Billy Hails

Personal information
- Date of birth: 19 February 1935
- Place of birth: Nettlesworth, England
- Date of death: 19 March 2017 (aged 82)
- Place of death: Watford, England

Managerial career
- Years: Team
- 1978–1979: Peterborough United (interim)

= Billy Hails =

English footballer (1935–2017)

Billy Hails (19 February 1935 – 19 March 2017) was an English professional footballer.

Hails was born in Nettlesworth, County Durham. He joined Peterborough United from Lincoln City in 1955, where he won the Midland League five times and won the Fourth Division in the 1960–61 season. He made 318 appearances and scored 114 goals for Peterborough before leaving for Northampton Town in 1962, with whom he won the Third Division in the 1962–63 season.

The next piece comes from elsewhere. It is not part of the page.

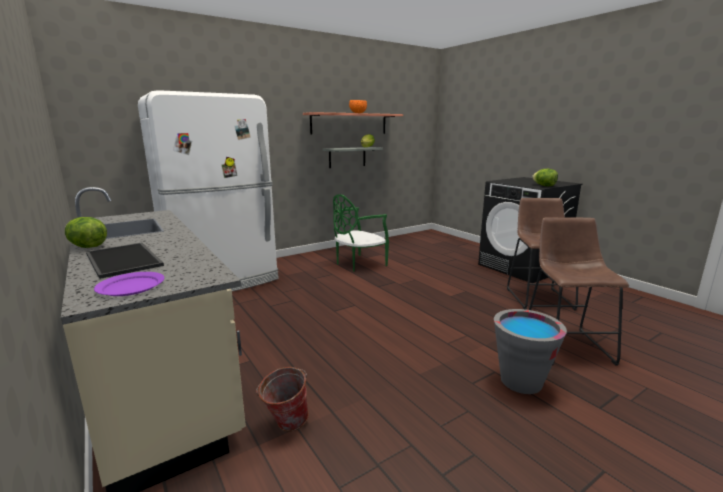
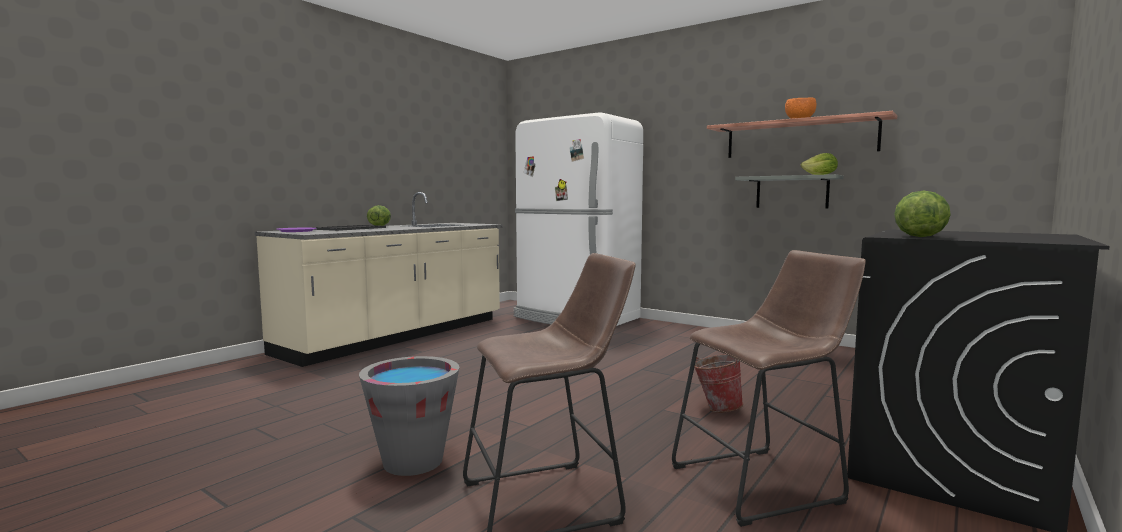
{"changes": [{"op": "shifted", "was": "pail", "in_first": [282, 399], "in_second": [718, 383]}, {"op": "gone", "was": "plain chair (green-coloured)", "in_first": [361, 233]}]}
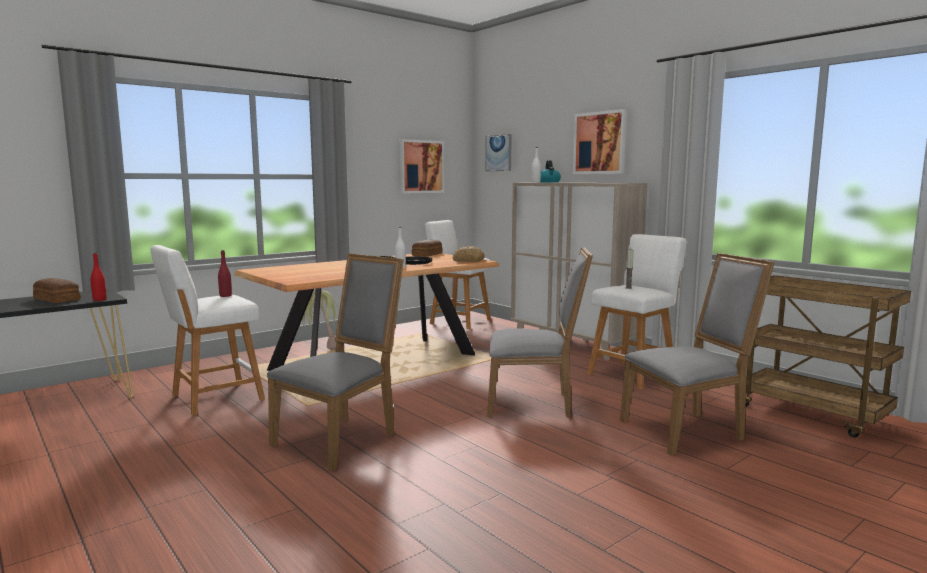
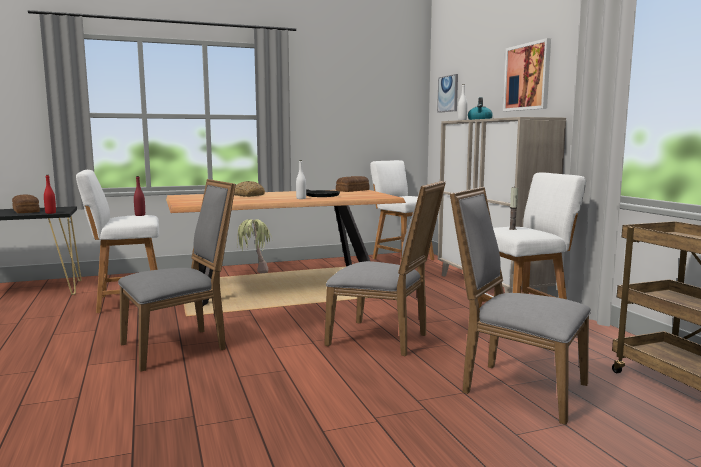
{"changes": [{"op": "gone", "was": "wall art", "in_first": [422, 166]}, {"op": "shifted", "was": "baked bread", "in_first": [468, 254], "in_second": [249, 189]}, {"op": "rotated", "was": "plain chair (gray)", "in_first": [697, 354], "in_second": [520, 306], "clockwise": -150}]}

After leaving Northampton, Hails had spells with Luton Town, Nuneaton Borough, and Rugby. He returned to Peterborough in the late 1960s as a member of coaching staff, and was an assistant to manager John Barnwell in 1977. Hails took over from Barnwell as manager in 1978, managing nine games until Peter Morris took over in February 1979. Hails joined Watford in 1979 and was part of the backroom staff under Graham Taylor in the 1980s.

Hails died in Watford on 19 March 2017, aged 82, having suffered from Alzheimer's disease in his last years.

Hails was inducted into the Peterborough United FC 'Hall of Fame' in April 2017.